DATASET EXTRACT Block Start
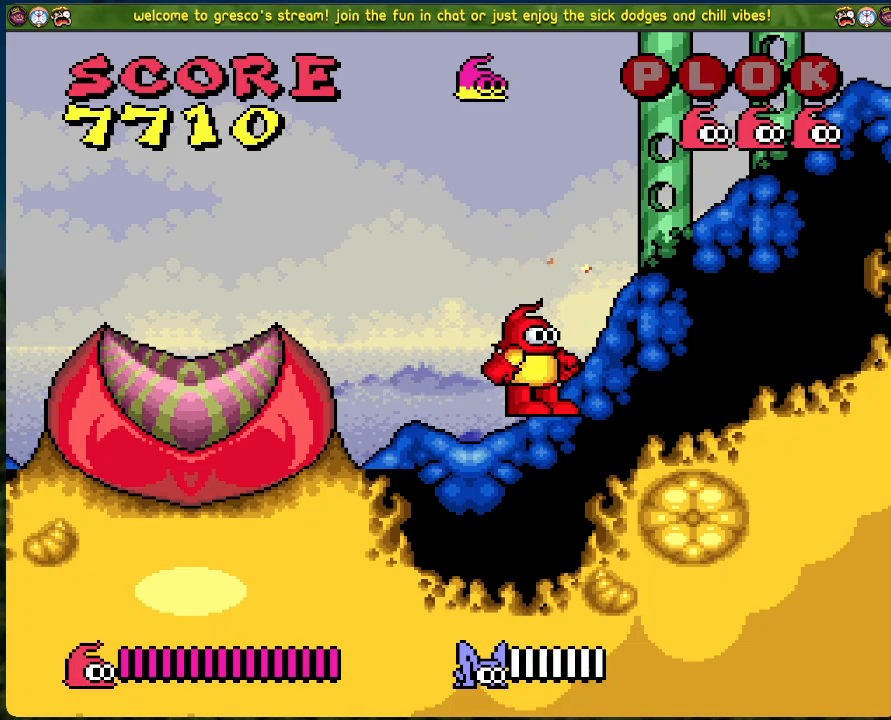
{"buttons": ["DPAD_RIGHT"], "left_stick": "center", "events": [[234, "A", "up"]]}
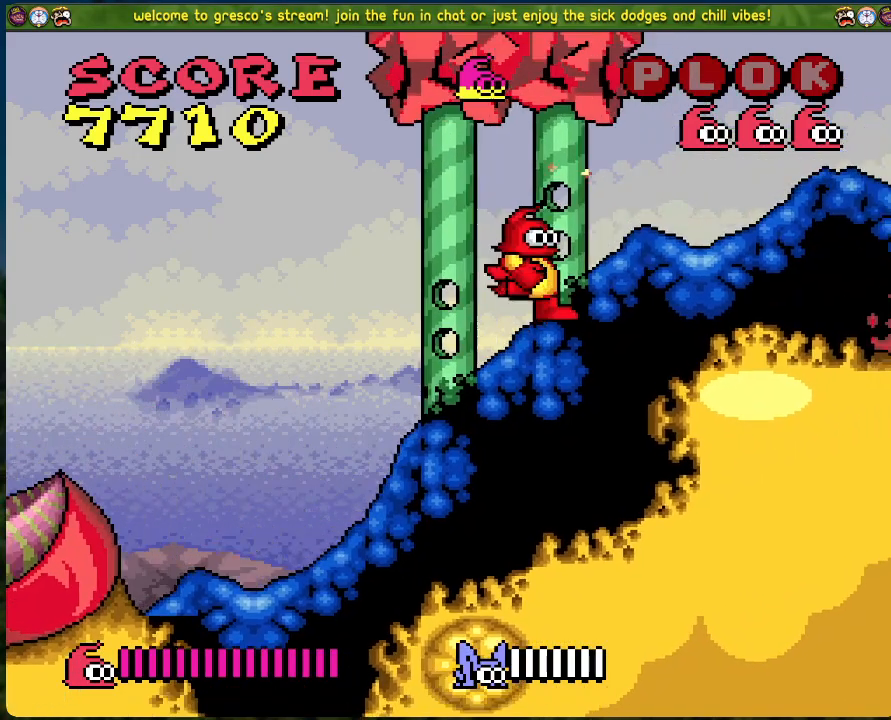
{"buttons": ["DPAD_RIGHT"], "left_stick": "center", "events": []}
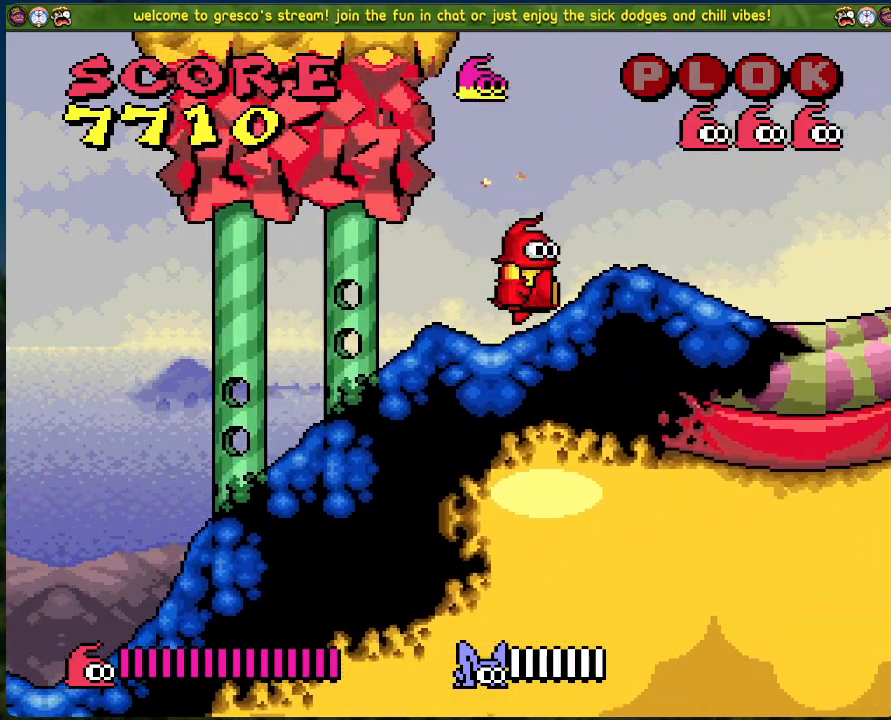
{"buttons": ["B", "DPAD_LEFT"], "left_stick": "center", "events": [[67, "DPAD_RIGHT", "up"], [134, "B", "down"], [168, "DPAD_LEFT", "down"]]}
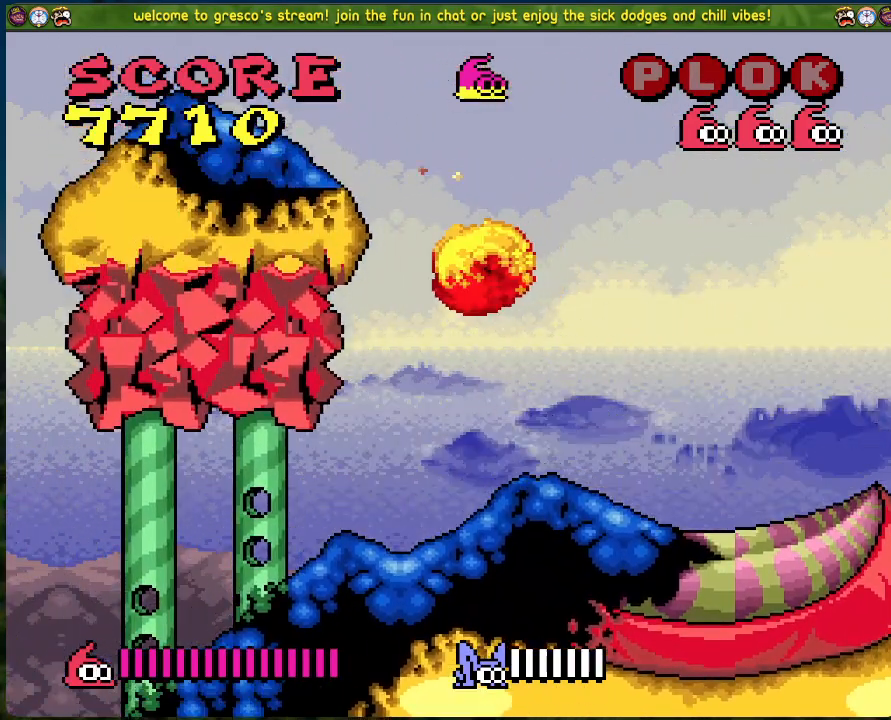
{"buttons": ["B", "DPAD_LEFT"], "left_stick": "center", "events": [[301, "B", "up"], [384, "B", "down"]]}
DATASET EXTRACT Block End
**WHAT THE TASK ASKS**
Copy out every line of the material above precisely, omitting the pictures.

**RESPONSE BELOW**
{"buttons": ["DPAD_RIGHT"], "left_stick": "center", "events": [[234, "A", "up"]]}
{"buttons": ["DPAD_RIGHT"], "left_stick": "center", "events": []}
{"buttons": ["B", "DPAD_LEFT"], "left_stick": "center", "events": [[67, "DPAD_RIGHT", "up"], [134, "B", "down"], [168, "DPAD_LEFT", "down"]]}
{"buttons": ["B", "DPAD_LEFT"], "left_stick": "center", "events": [[301, "B", "up"], [384, "B", "down"]]}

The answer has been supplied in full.